• **DATA FOR THIS TASK**
=== Section Start ===
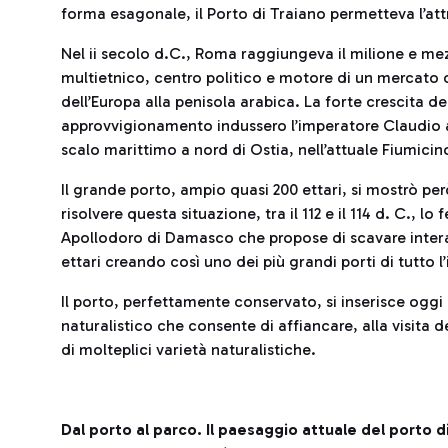
forma esagonale, il Porto di Traiano permetteva l’a
Nel ii secolo d.C., Roma raggiungeva il milione e mez
multietnico, centro politico e motore di un mercato 
dell’Europa alla penisola arabica. La forte crescita 
approvvigionamento indussero l’imperatore Claudio a 
scalo marittimo a nord di Ostia, nell’attuale Fiumicin
Il grande porto, ampio quasi 200 ettari, si mostrò pe
risolvere questa situazione, tra il 112 e il 114 d. C., 
Apollodoro di Damasco che propose di scavare inter
ettari creando così uno dei più grandi porti di tutto l
Il porto, perfettamente conservato, si inserisce oggi
naturalistico che consente di affiancare, alla visita de
di molteplici varietà naturalistiche.
Dal porto al parco. Il paesaggio attuale del porto d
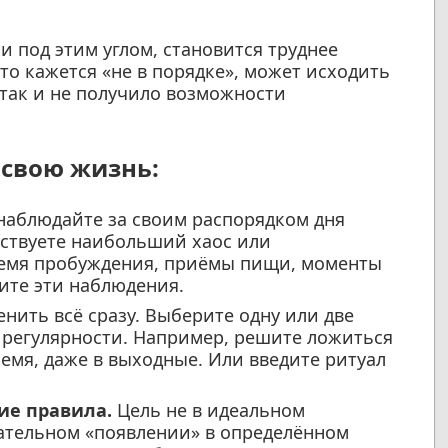
и под этим углом, становится труднее
то кажется «не в порядке», может исходить
о так и не получило возможности
 свою жизнь:
аблюдайте за своим распорядком дня
увствуете наибольший хаос или
ремя пробуждения, приёмы пищи, моменты
шите эти наблюдения.
нить всё сразу. Выберите одну или две
е регулярности. Например, решите ложиться
ремя, даже в выходные. Или введите ритуал
ие правила.
Цель не в идеальном
вательном «появлении» в определённом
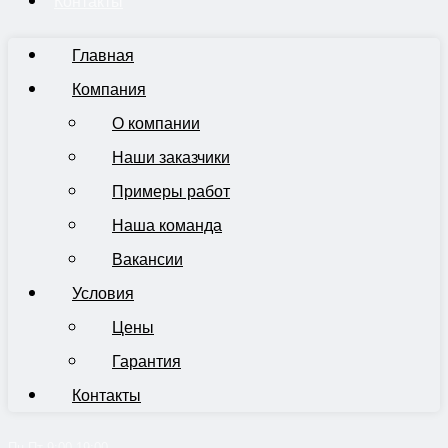
Контакты
Главная
Компания
О компании
Наши заказчики
Примеры работ
Наша команда
Вакансии
Условия
Цены
Гарантия
Контакты
Пн-Пт 9:00-19:00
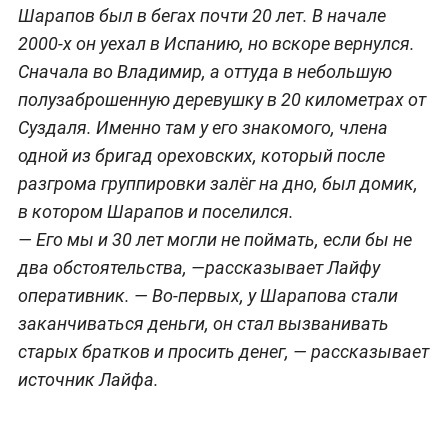
Шарапов был в бегах почти 20 лет. В начале
2000-х он уехал в Испанию, но вскоре вернулся.
Сначала во Владимир, а оттуда в небольшую
полузаброшенную деревушку в 20 километрах от
Суздаля. Именно там у его знакомого, члена
одной из бригад ореховских, который после
разгрома группировки залёг на дно, был домик,
в котором Шарапов и поселился.
— Его мы и 30 лет могли не поймать, если бы не
два обстоятельства, —рассказывает Лайфу
оперативник. — Во-первых, у Шарапова стали
заканчиваться деньги, он стал вызванивать
старых братков и просить денег, — рассказывает
источник Лайфа.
=== Section End ===
• **EXERCISE**
Every line in the data that holds the string "рассказывает" should be copied.

• **EXERCISE SOLUTION**
два обстоятельства, —рассказывает Лайфу
старых братков и просить денег, — рассказывает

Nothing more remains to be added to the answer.